Work item: Return the data below exactly, but only from the line containing "The following objects" through the line containing "Like this made-up", with both of those lines included.

Source records:
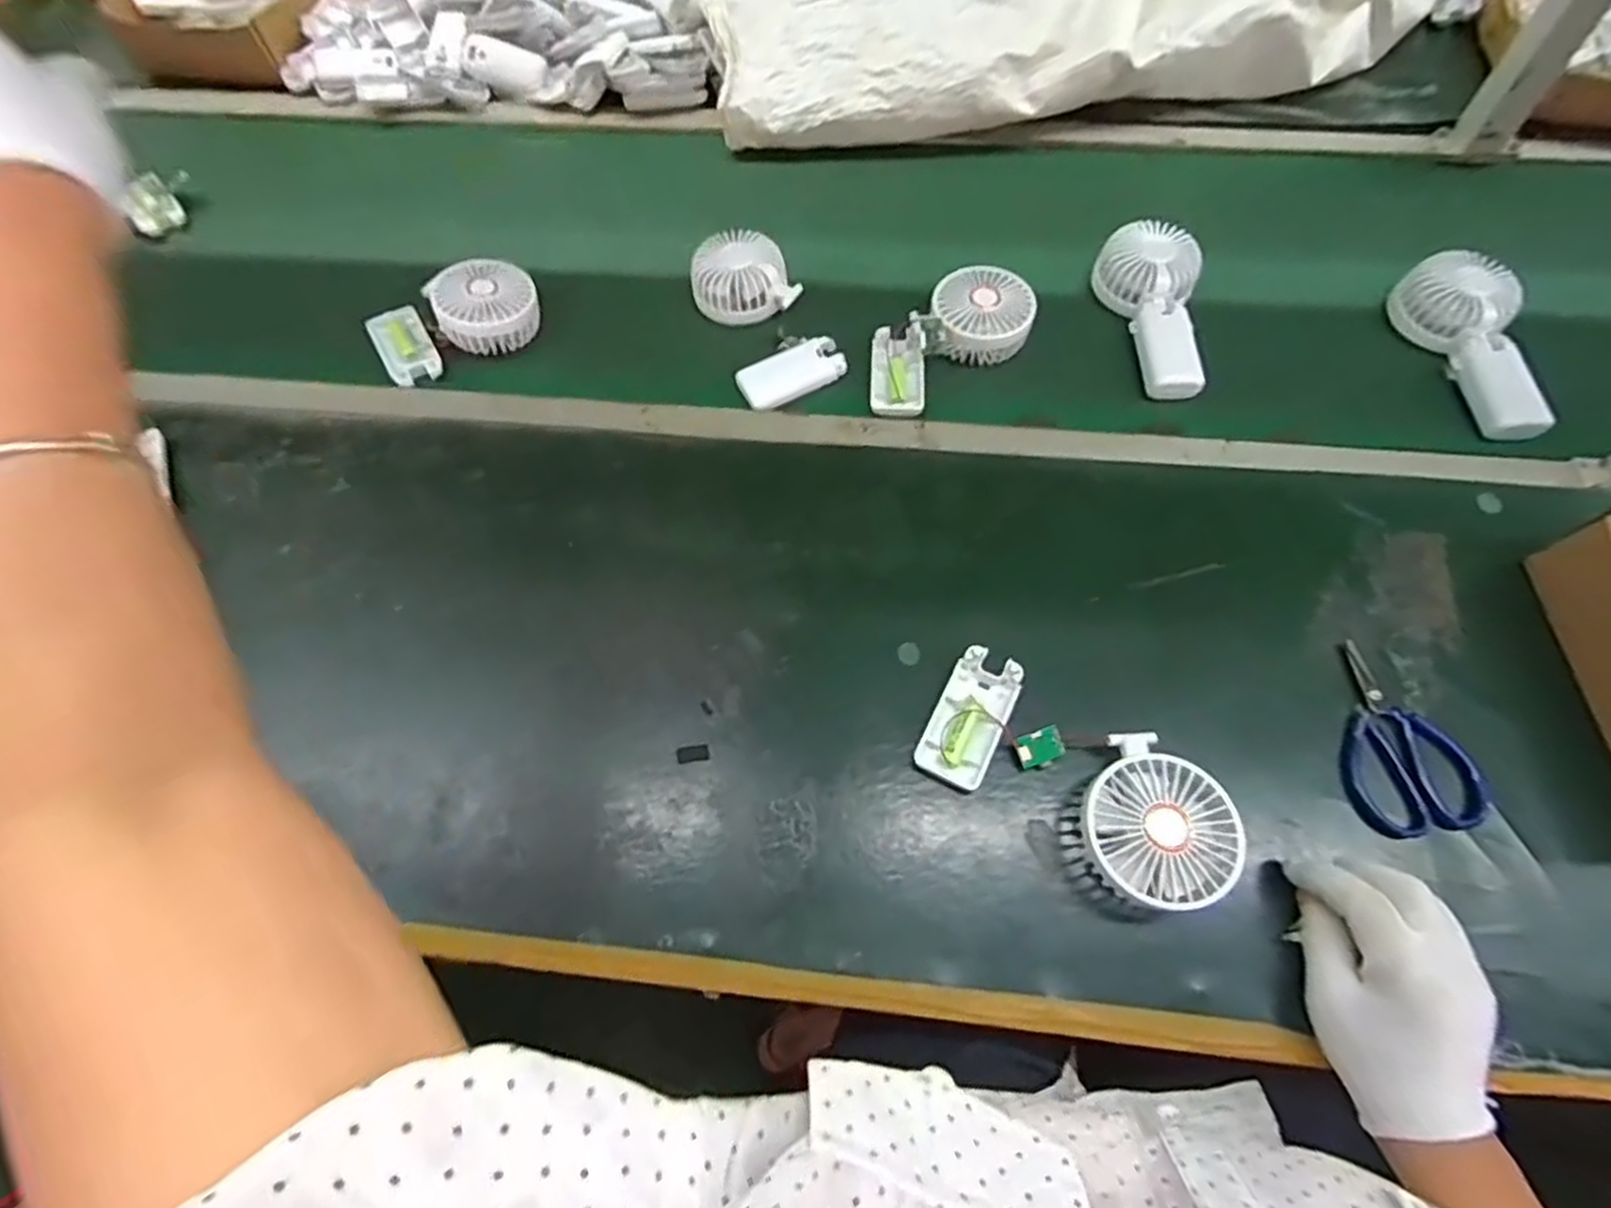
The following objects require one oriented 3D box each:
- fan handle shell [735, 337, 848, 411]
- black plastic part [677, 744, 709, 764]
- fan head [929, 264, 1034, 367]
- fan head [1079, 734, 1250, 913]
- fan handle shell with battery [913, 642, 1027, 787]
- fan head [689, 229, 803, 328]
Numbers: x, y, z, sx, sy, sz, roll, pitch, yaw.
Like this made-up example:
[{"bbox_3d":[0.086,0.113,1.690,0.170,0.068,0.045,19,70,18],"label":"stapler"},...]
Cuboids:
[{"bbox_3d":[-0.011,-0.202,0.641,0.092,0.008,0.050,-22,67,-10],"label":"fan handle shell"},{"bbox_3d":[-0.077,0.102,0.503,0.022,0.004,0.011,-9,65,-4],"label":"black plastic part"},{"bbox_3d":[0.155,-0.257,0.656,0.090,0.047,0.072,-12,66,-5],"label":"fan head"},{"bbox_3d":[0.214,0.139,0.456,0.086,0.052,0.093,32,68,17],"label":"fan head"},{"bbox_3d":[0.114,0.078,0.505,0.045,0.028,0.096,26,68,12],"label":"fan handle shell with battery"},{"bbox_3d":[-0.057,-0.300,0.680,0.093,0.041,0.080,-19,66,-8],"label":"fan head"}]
* * *
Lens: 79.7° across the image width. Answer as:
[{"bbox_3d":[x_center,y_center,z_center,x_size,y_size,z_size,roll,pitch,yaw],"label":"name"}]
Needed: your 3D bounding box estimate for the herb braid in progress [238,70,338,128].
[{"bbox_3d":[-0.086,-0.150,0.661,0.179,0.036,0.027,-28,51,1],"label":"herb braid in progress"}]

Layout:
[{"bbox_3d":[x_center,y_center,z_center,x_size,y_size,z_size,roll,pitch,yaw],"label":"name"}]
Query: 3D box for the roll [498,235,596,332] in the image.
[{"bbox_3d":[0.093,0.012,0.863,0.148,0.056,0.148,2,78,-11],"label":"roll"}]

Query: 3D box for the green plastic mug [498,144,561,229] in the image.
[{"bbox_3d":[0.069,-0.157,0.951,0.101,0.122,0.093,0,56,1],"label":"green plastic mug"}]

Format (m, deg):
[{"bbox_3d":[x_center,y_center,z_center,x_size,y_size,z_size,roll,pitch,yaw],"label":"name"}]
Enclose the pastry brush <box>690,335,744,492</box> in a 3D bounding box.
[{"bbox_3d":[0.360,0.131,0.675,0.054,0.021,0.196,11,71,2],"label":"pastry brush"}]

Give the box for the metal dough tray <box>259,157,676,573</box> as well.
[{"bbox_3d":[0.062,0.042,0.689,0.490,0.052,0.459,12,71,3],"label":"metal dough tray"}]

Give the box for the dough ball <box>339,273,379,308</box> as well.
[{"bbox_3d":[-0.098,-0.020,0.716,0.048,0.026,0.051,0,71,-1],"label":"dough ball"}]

Response below:
The following objects require one oriented 3D box each:
- fan handle shell [735, 337, 848, 411]
- black plastic part [677, 744, 709, 764]
- fan head [929, 264, 1034, 367]
- fan head [1079, 734, 1250, 913]
- fan handle shell with battery [913, 642, 1027, 787]
- fan head [689, 229, 803, 328]
Numbers: x, y, z, sx, sy, sz, roll, pitch, yaw.
Like this made-up example:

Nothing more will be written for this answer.